**Exercise aim**
Please reproduce every line of the records below word for word, leaving out the pictures.
[Extracted information — start]
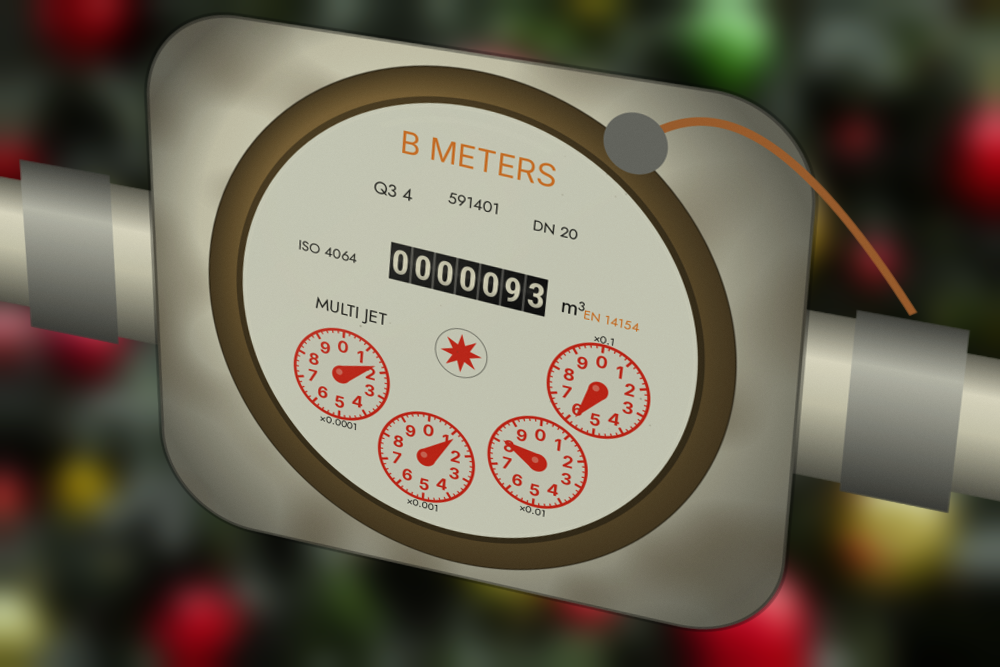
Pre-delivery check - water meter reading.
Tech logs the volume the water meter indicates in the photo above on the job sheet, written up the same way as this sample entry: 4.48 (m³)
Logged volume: 93.5811 (m³)
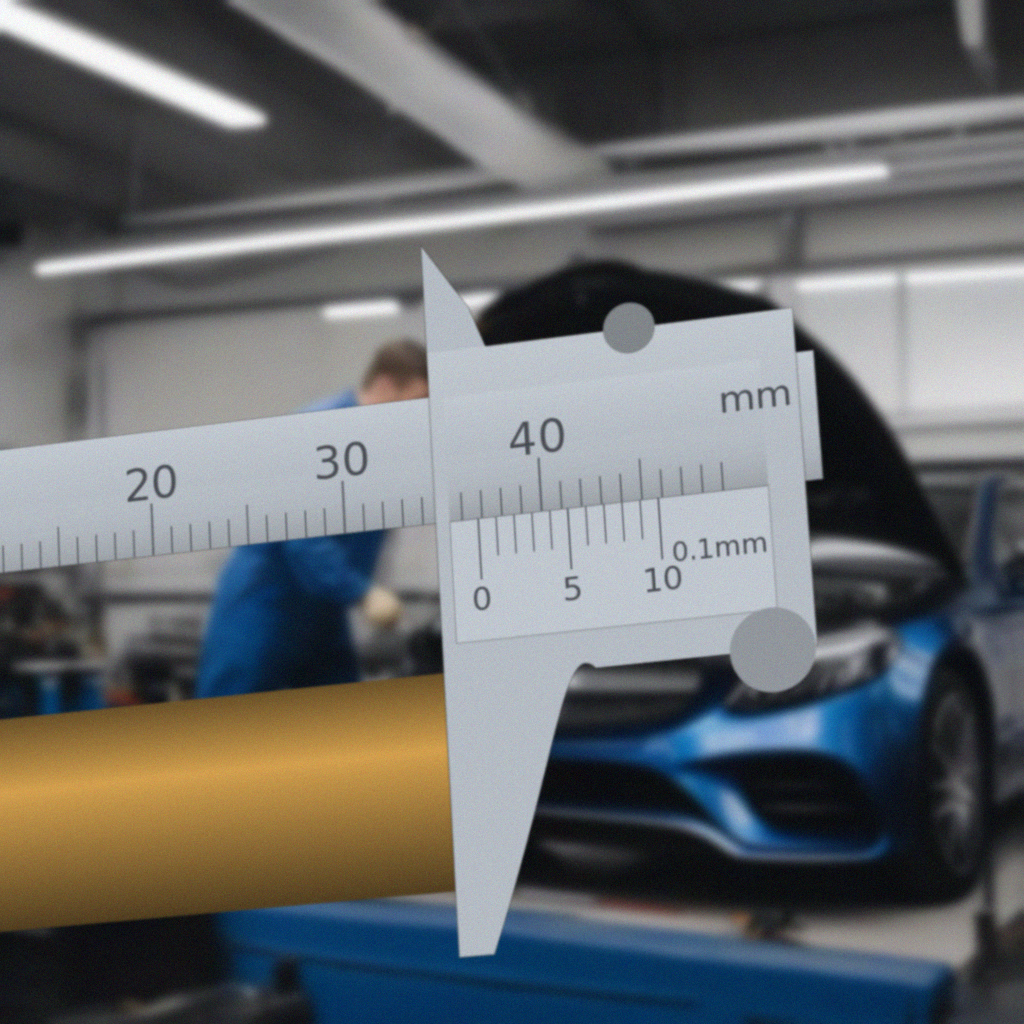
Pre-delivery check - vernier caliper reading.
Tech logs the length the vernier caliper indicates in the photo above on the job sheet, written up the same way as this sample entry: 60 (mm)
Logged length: 36.8 (mm)
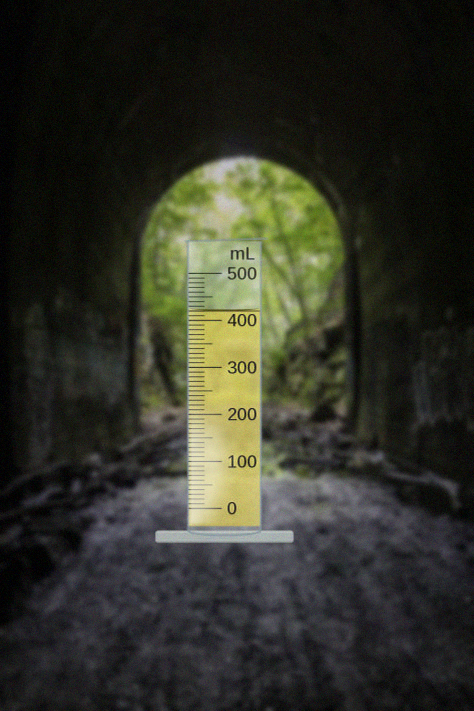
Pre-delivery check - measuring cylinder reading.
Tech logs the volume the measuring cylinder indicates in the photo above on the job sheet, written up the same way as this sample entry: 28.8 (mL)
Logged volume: 420 (mL)
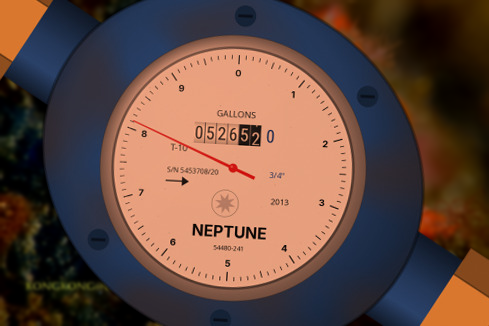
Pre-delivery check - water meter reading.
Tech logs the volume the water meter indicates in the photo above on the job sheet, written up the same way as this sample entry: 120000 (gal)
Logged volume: 526518.1 (gal)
[Extracted information — finish]
**Exercise result**
Pre-delivery check - water meter reading.
Tech logs the volume the water meter indicates in the photo above on the job sheet, written up the same way as this sample entry: 4.48 (m³)
Logged volume: 93.5811 (m³)
Pre-delivery check - vernier caliper reading.
Tech logs the length the vernier caliper indicates in the photo above on the job sheet, written up the same way as this sample entry: 60 (mm)
Logged length: 36.8 (mm)
Pre-delivery check - measuring cylinder reading.
Tech logs the volume the measuring cylinder indicates in the photo above on the job sheet, written up the same way as this sample entry: 28.8 (mL)
Logged volume: 420 (mL)
Pre-delivery check - water meter reading.
Tech logs the volume the water meter indicates in the photo above on the job sheet, written up the same way as this sample entry: 120000 (gal)
Logged volume: 526518.1 (gal)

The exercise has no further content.